Concert Gérard Morel

Photos Dominique Flahaut

Gérard MOREL
Concert
vendredi 16 janvier à 20h30

Concert « au chapeau », sans réservation, suivi de la traditionnelle « auberge espagnole ».

Ci-dessous « ilsont dit, ils ont écrit… » :

Si vous voulez trouver Gérard Morel, cherchez-le dans la cour de récréation. Il ne l’a jamais quittée. Il y a inventé et il y invente toujours mille et une façons de prendre la vie du bon côté, par le bon bout, à la rigolade. De se lever du bon pied. De faire des surprises et de combiner des farces.

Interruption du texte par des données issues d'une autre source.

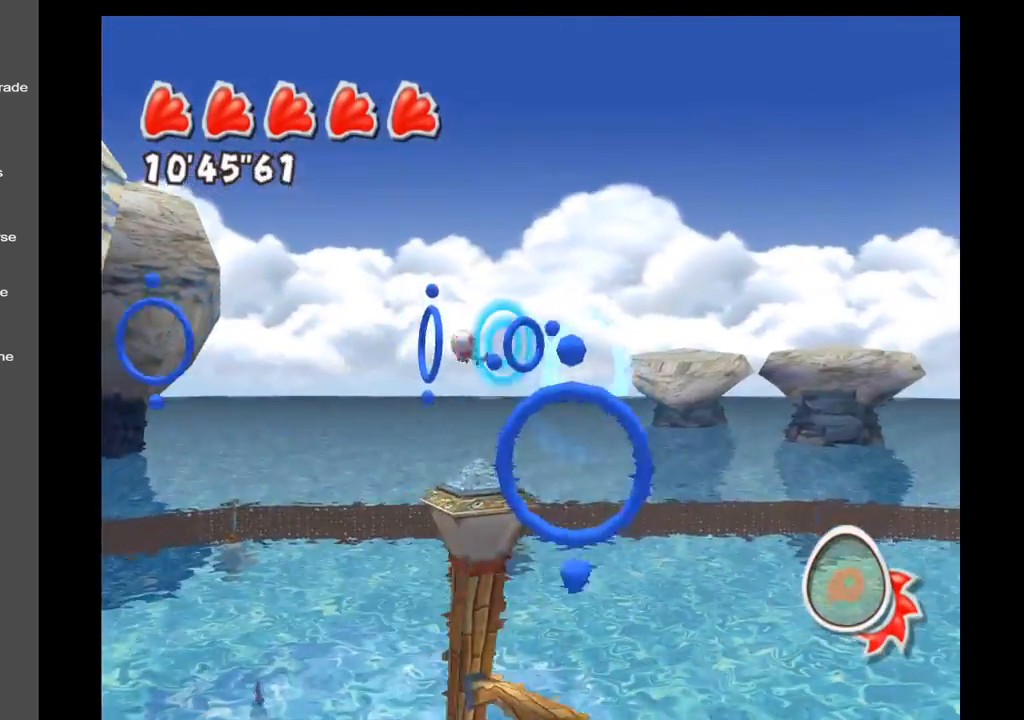
{"buttons": [], "left_stick": "center", "right_stick": "center", "events": []}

Ou de regarder les gens, les choses et les événements qui nous arrivent avec un œil qui les grossit, les rapetisse, les met cul par-dessus tête et, au bout du compte, nous les fait apparaître autrement qu’au premier regard.

(…)

Il a cette délicatesse de plume, de cœur et d’expression qui le conduit à insuffler de la légèreté aux choses lourdes, pesantes ou pénibles, à donner des couleurs au banal, à nous donner l’impression – quelquefois vraie, quelquefois fausse – que la vie, la nôtre, pourrait avoir la grâce, la bonne humeur, la santé, la vitalité, la poésie, l’inattendu, la franchise et le goût de l’amitié qui truffent ses chansons.

 

Philippe Meyer

 

Le vrai vrai bonheur, c’est rare !

Le donner vraiment en cadeau, c’est rare !

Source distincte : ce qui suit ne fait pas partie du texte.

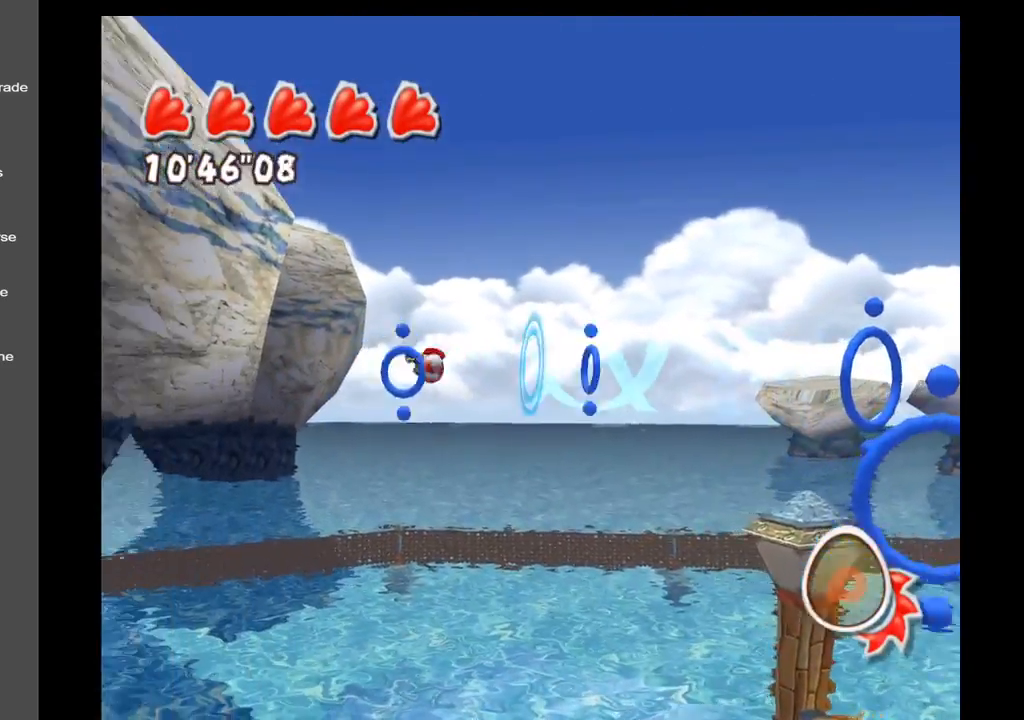
{"buttons": [], "left_stick": "center", "right_stick": "center", "events": []}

Et avec en plus un formidable sourire, un grand humour et une belle complicité humaine, c’est encore plus rare !

Et dans un genre difficile : la chanson ; et de ce genre dit « mineur » (mineur de fond oui !) il en fait un art majeur.

Qui fait tout ça ? Gérard Morel.

On dirait que tous les grands de la chanson française, de la grande « tradition », lui ont donné un baiser en lui disant : « Vas-y petit, vas-y Gégé !… »

Et il y va le Gérard !

Le bonheur intégral je vous dis ! Le bonheur, il le crée et le partage, et alors naissent le rire, la joie, la gaieté, l’émotion, le commun de nous tous…

 

Jean-Louis Hourdin

 

 

Pour définir Gérard, on pourrait citer tout ce qu’il n’est pas : un fort-en-gueule, un vitupérateur, un péremptoire. Il ne fait pas ni la leçon, ni la morale, ni la gueule. Jamais. Il a mieux à faire. En l’occurrence, des chansons. Des chansons de toutes sortes, drôles, douces, facétieuses, bienveillantes, coquines, tendres, comme s’il en pleuvait, des chansons marrantes, comme s’il en pleurait. Des chansons tirées au cordeau, aussi précises que fantaisistes, aussi délicates que déconneuses.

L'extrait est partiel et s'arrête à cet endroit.